Extracted page text data —
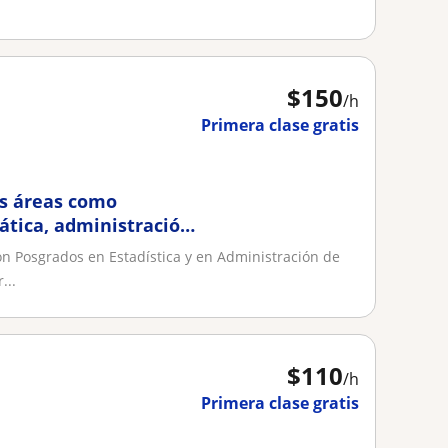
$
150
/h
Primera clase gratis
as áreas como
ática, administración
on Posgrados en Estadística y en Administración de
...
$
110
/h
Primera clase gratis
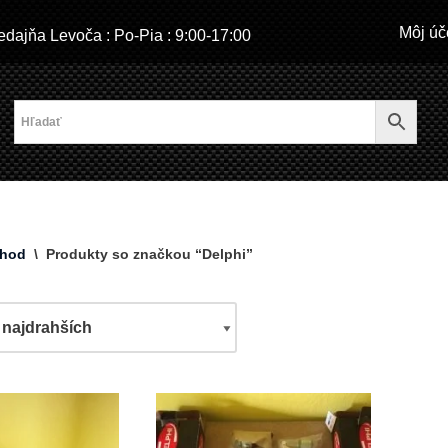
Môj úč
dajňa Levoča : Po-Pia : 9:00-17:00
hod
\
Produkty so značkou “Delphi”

JOB — Could you write out the records again with "Primera clase gratis" switched to "Primera clase sin costo" wherever it appears, keeping everything else unchanged and leaving out the pictures?

OUTPUT OF THE TASK —
$
150
/h
Primera clase sin costo
as áreas como
ática, administración
on Posgrados en Estadística y en Administración de
...
$
110
/h
Primera clase sin costo
Môj úč
dajňa Levoča : Po-Pia : 9:00-17:00
hod
\
Produkty so značkou “Delphi”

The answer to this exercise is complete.